A memorial service was held for Sister Mary Benedicta Viebeck, S.S.N.D., on March 1 at the Villa Assumpta chapel in Baltimore.

Sister Benedicta died Feb. 28; she was 94.

As the second-oldest of eight children in Bavaria, Sister Benedicta took needlepoint lessons from the School Sisters of Notre Dame, and then enrolled in their school in eighth grade. She walked an hour to school, and on cold, snowy nights she stayed with the sisters.

In 1926 she was admitted to the order’s teacher training programs. She was teaching in 1936 when Hitler’s regime began to close the state-sponsored schools where she taught. The superior general came from Munich to assess the situation and see what could be done for the sisters. She told Benedicta that the American provincials were asking for sisters, and if her mother approved, Benedicta could be sent to the United States. Sister Benedicta believed her mother realized what was happening to Germany, and told her to go. She professed her vows in 1938 and left immediately for America.

Sister Benedicta taught in New Jersey and New York. In 1962, she came to the Institute of Notre Dame (IND) in Baltimore and taught history, German and government until 1967, when she moved to Rome to serve as administrator at the Generalate, where her command of English and German served her well.

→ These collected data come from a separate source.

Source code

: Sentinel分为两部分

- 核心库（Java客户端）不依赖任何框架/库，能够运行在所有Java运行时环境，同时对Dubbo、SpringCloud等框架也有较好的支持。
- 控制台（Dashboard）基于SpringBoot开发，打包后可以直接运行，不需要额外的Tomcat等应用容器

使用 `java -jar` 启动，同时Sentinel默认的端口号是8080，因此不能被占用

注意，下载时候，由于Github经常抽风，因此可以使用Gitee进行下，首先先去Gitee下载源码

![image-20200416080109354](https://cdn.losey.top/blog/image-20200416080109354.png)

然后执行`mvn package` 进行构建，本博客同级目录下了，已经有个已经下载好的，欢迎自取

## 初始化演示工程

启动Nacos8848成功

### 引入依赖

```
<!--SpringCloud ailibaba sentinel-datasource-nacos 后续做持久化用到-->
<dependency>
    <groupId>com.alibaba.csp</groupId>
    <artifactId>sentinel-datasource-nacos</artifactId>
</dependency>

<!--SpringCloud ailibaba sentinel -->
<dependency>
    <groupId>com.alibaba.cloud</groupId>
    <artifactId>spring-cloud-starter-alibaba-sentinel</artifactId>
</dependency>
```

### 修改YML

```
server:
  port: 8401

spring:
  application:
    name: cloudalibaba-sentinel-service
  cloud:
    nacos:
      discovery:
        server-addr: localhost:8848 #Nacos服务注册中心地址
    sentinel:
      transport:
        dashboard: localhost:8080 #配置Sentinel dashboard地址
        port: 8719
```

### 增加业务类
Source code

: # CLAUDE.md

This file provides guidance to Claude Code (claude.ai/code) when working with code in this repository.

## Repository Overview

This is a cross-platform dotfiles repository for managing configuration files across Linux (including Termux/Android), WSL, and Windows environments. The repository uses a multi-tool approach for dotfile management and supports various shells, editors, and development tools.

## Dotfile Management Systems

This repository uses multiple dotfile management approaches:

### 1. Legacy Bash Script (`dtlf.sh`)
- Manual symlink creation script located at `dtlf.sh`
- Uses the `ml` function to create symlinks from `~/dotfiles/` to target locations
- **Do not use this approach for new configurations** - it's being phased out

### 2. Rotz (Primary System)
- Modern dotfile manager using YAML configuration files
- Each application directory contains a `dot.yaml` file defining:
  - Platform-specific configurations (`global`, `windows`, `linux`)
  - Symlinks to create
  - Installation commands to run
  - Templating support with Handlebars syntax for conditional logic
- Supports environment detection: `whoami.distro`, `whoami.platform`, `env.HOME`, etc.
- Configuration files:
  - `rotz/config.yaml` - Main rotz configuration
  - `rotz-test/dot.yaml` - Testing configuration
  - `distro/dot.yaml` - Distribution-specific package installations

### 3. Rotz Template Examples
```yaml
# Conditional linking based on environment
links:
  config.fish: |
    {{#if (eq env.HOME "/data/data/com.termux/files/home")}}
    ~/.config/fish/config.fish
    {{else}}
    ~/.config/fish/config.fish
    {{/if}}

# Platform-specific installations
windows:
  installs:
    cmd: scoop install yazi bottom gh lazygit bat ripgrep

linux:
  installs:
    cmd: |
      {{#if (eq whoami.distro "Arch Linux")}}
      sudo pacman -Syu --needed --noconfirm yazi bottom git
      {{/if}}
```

She returned to IND, teaching from 1970 to 1972, and then moved to Notre Dame Preparatory School, Towson, where she taught until 1975, when she was elected to serve on the provincial council for Baltimore.

She returned to IND in 1979 and retired from teaching in 1981, when she began another career as a translator.

She also helped to advance medical understanding of aging by participating in the Nun Study, a study on aging and Alzheimer’s funded by the National Institutes of Health that followed members of her congregation who are between 75 and 106. In a final act of generosity, she donated her body to the study.